The appellant was charged with one count of failing to comply with a condition of a bail agreement and one count of stating false details. The Magistrate imposed a sentence of four months imprisonment. The appellant complains that he was entitled to a discount pursuant to s39 of the Sentencing Act 2017 (SA). The Magistrate did not mention in the sentencing remarks any applicable discount.

Held per Kelly J, allowing the appeal and resentencing the appellant:

1)  The failure of the Magistrate to mention the discount in the circumstances leads to the conclusion that an error may be inferred on the basis that the Magistrate failed to have regard to a relevant consideration.

2)  The appellant is resentenced to imprisonment for two months and four days.

Bail Act 1985 Section 17; Summary Offences Act 1953 Section 74; Sentencing Act 2017 Section 39, referred to.

BRADY v POLICE
[2018] SASC 129

  1. HER HONOUR:       The appellant, Tyson Brady, appeals a sentence imposed in the Adelaide Magistrates Court on 4 July 2018. The appellant requires an extension of time within which to file the notice of appeal.  That application is not opposed and accordingly the appellant is granted until 1 August 2018 to file the notice.

  2. The appellant had been charged with one count of failing to comply with a condition of a bail agreement on 24 December 2017 contrary to s.17 of the Bail Act 1985 (SA) and one count of stating false details on 3 March 2018 contrary to s.74 of the Summary Offences Act 1953 (SA). The penalties prescribed by those sections are a maximum penalty of two years imprisonment or a fine of $10,000 in respect of the Bail Act 1985 offence and a maximum fine of 1,250 or imprisonment for three months in respect of the stating false details.

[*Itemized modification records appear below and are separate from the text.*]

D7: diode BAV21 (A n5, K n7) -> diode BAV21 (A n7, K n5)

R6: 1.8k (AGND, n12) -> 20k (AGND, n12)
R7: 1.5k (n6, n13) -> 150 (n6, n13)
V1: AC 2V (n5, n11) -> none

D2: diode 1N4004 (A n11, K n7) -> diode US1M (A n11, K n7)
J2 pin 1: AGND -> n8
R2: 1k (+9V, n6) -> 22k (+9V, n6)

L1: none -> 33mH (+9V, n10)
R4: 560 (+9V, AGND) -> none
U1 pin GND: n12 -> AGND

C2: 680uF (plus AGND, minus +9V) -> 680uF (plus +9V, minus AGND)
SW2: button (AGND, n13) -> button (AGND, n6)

  3. The Magistrate recorded a conviction in both matters and backdated the sentence to 3 March 2018. The appellant complains that he was entitled to a discount of up to 30% pursuant to s.39 of the Sentencing Act2017 (SA). The Magistrate's remarks were very brief and did not mention anything about a discount. His Honour remarked on the seriousness of the breach of bail involving as it did cutting off a home detention bracelet the appellant was wearing or was required to wear as a condition of the bail agreement and moving away from premises where he was required to reside at all times.

  4. The appellant's guilty pleas were entered more than four weeks after the appellant's first appearance on 5 March 2018 but before commencement of the trial. No trial date had been set. Accordingly, the discretion in s.39 of the Sentencing Act 2017 was enlivened.

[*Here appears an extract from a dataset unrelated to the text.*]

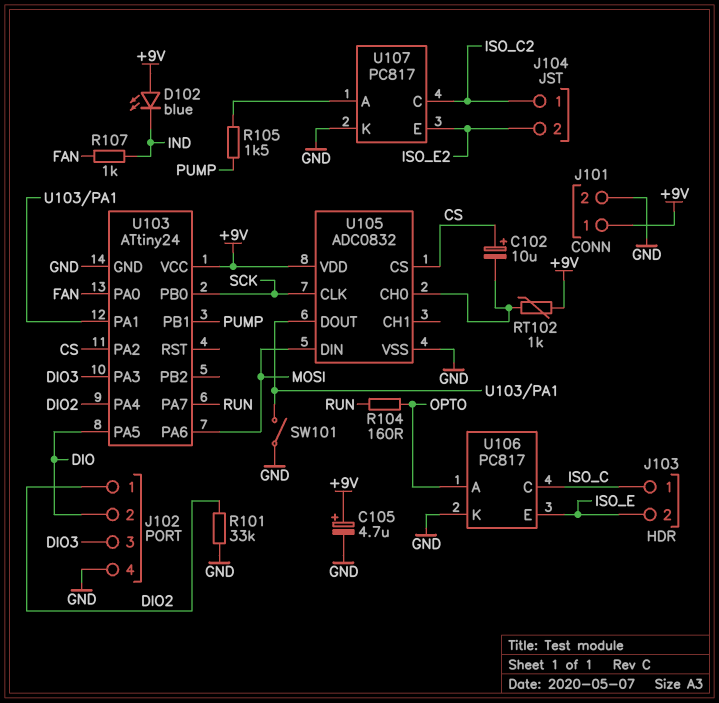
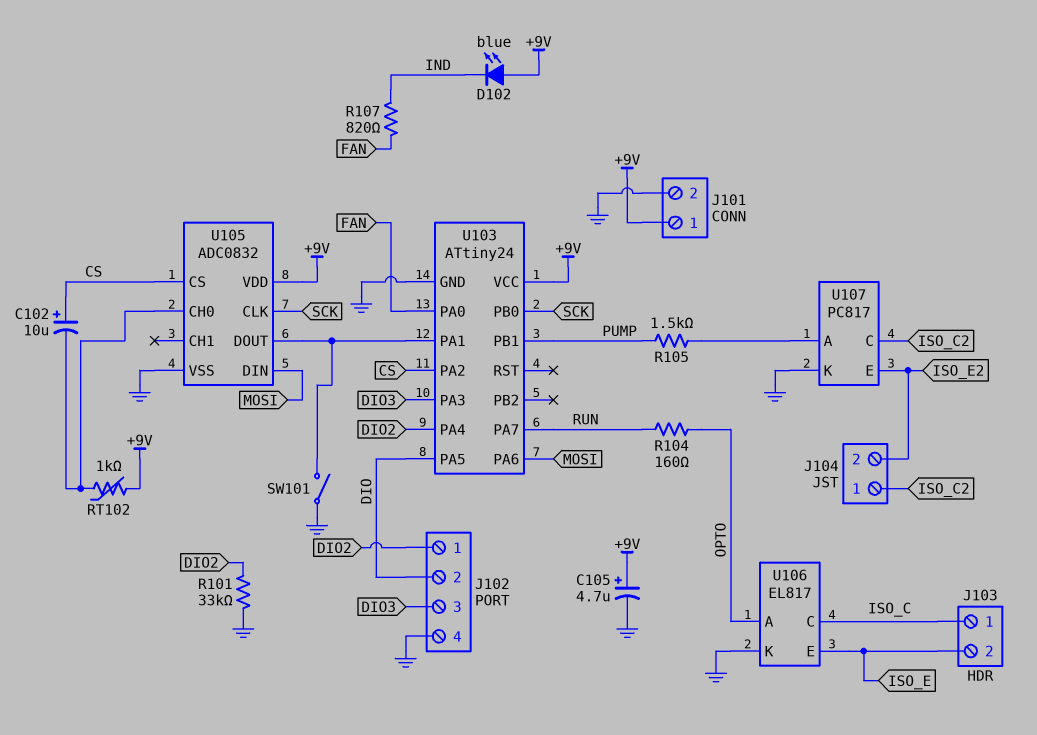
R107: 1k (FAN, IND) -> 820 (FAN, IND)
U106: PC817 -> EL817

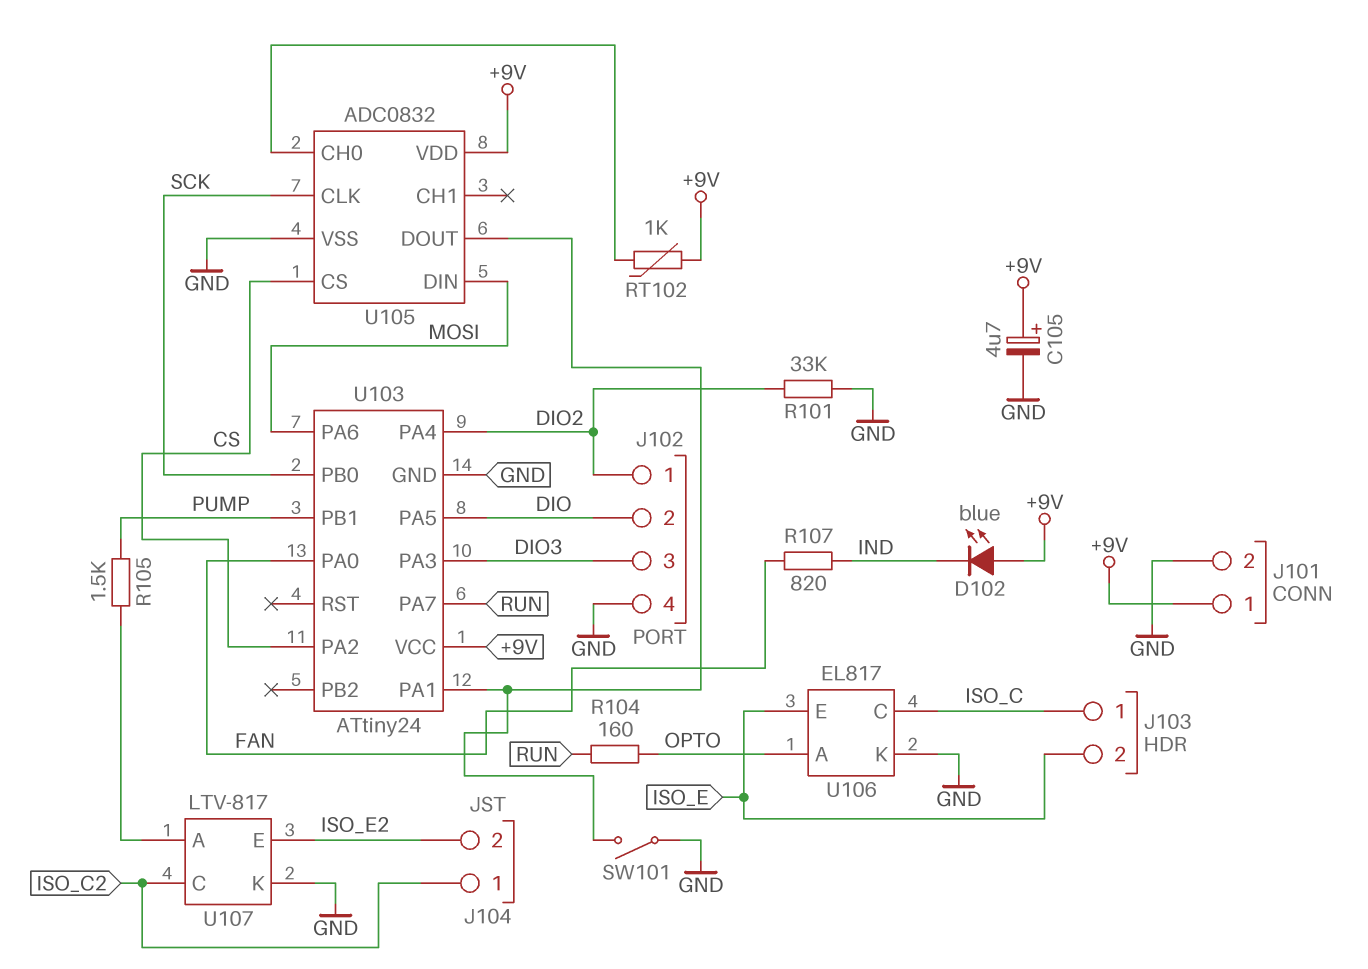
C102: 10uF (plus CS, minus U105/CH0) -> none
U107: PC817 -> LTV-817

  5. There is no issue on appeal that the failure of the Magistrate to say anything about a discount in the circumstances of this case leads to the conclusion that an error may be inferred on the basis that the Magistrate failed to have regard to a relevant consideration.  The Crown solicitor has conceded the point.  It is thus necessary to exercise the discretion afresh and re-sentence the appellant.

  6. The appellant is a 20 year old Aboriginal man. It is obvious from the nature of these offences that he had been in custody and was on remand on home detention bail for a count of alleged aggravated robbery and aggravated assault.  Since the commission of these offences I am told he has pleaded guilty in the District Court to the attempted aggravated robbery and aggravated assault and now awaits sentencing in that court.  I have also been informed this morning that there is a further matter of an aggravated criminal trespass allegation which is languishing in the Magistrates Court at the moment and may well be brought up to be determined at the same time as the District Court Judge determines sentence on the other matters. I would add that makes a lot of plain commonsense to me.

  7. Turning to the matter at hand, I note the circumstances in which the appellant committed these two offences.  In my view they are serious examples of offences of their kind in light of the actual allegation that he cut off a bracelet whilst on home detention.  As such, there is an element of deterrence required in any sentence I impose.  I cannot therefore accede to counsel for the appellant's request that the Court not impose any sentence, that would not be right. However, in light of the very appropriate and fair concession by counsel for the Crown Solicitor that the sentence imposed by the Magistrate originally was at the upper end of the penalty range, I intend to exercise a degree of leniency in resentencing. 

  8. In my view, the offending was serious. The appellant absconded from home detention for a period of two months which aggravated it and also he aggravated it by lying about his personal details in an attempt to avoid arrest from the police who eventually did catch up with him.  Nevertheless, I consider that a starting point of three months would be appropriate for both offences. Applying a discount of 30% to that, my calculations make a sentence of two months and four days.  Two months and four days is the sentence backdated to 3 March 2018.